It’s comments like this that cause people to “attack” the likes of Peter Enns and Rachel Held Evans, they are seen to be leading people away from Christ, not to him. Many of the responses to Peter Enns questions have been to do with how we approach the Bible and the theology that has been espoused from it. Looking at the intellectual reasons for the Christian faith, it has shown me that it can stand up to scrutiny, but it does cast a light on what peoples faith is actually based on. We are happy to listen to experts when we agree with them, but not so much when they challenge our pr-suppositions. To me, to be consistent with an intellectual application you have to apply the same rigor to scripture itself. If that means challenging traditional views then so be it – traditional views have been challenged and changed throughout the course of history. Sometimes you have to stop defending the indefensible, for nothing undermines a stance more than by doing that.

Apologetics has become focused on defending the Bible; indeed the quote about Peters work contains the assumption that the Christian faith is based on the Bible, but the Christian faith did not come out of the Bible. As Dr Michael Licona put it;

If Jesus rose from the dead then Christianity is true, even it it were to turn out that there were some things in the Bible that aren’t true. The truth of Christianity is not based on the divine inspiration or inerrancy of the Bible, its contingent on whether Jesus rose from the dead and if Jesus rose game, set, match! [2]

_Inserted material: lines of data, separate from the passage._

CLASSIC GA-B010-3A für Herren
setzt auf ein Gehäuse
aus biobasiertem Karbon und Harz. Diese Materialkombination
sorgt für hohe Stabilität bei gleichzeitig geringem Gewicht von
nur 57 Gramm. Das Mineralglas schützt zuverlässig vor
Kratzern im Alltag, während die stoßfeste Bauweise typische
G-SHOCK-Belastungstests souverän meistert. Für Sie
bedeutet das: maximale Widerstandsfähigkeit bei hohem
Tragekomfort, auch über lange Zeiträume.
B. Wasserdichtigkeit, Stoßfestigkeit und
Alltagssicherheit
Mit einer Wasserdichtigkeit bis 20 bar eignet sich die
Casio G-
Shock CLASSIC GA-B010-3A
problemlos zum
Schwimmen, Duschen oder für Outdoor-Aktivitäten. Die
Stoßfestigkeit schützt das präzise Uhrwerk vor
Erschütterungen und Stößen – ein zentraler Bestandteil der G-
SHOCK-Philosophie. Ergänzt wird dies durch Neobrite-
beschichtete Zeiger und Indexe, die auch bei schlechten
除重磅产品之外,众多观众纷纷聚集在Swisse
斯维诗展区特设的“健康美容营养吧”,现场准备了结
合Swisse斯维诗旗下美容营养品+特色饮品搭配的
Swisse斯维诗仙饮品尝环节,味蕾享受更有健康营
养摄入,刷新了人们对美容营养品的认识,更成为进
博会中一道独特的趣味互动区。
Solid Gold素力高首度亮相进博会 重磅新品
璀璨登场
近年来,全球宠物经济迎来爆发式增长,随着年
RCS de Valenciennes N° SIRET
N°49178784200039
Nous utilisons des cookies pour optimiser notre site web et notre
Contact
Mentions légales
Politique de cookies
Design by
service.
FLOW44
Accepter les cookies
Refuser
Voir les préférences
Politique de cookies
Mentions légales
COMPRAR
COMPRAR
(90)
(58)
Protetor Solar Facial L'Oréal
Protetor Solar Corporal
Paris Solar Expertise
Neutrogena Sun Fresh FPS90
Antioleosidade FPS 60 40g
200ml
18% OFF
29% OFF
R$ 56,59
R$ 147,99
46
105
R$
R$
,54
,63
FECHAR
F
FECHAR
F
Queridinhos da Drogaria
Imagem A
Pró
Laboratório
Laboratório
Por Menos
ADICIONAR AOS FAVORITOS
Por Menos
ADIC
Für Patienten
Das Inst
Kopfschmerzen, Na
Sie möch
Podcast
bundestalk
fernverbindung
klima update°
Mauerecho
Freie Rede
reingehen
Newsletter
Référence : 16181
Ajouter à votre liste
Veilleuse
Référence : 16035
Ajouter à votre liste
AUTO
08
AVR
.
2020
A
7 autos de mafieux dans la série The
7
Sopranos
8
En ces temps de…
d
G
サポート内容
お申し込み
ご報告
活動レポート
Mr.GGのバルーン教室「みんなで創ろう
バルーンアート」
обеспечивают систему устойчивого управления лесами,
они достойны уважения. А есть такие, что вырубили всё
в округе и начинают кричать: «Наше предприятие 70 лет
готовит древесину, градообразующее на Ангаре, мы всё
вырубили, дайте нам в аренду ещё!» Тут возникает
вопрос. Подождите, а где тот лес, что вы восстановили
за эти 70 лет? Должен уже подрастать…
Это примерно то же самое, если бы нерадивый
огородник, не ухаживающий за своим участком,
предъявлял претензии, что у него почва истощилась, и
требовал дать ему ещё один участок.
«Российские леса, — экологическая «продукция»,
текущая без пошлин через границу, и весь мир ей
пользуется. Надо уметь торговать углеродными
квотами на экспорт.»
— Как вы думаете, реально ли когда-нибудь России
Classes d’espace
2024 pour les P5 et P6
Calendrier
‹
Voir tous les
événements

Having an understanding of the evidence for the Christian faith is important; my faith has become stronger having evidence to focus on. However, I accept that there are very valid criticisms for the Christian faith, what the Bible contains and how Christians use scripture to treat others. The latter is probably the most powerful factor that is turning people away from the Church. The Bible is all that matters to some people now, we’ve dug a hypocritical hole for ourselves. We ask for our views to be allowed at the table in society, yet we shout other Christians down. We need to be consistent with how we treat arguments and how we allow criticisms to be made. We also need to remember who it is that we follow; not a book but a person, not verse but knowledge. A society can only be deemed free when it allows equal and fair dissent, discussion and difference to be expressed on an open playing field. Jesus has set us free, so why are we as Christians so reluctant to extend that freedom to others?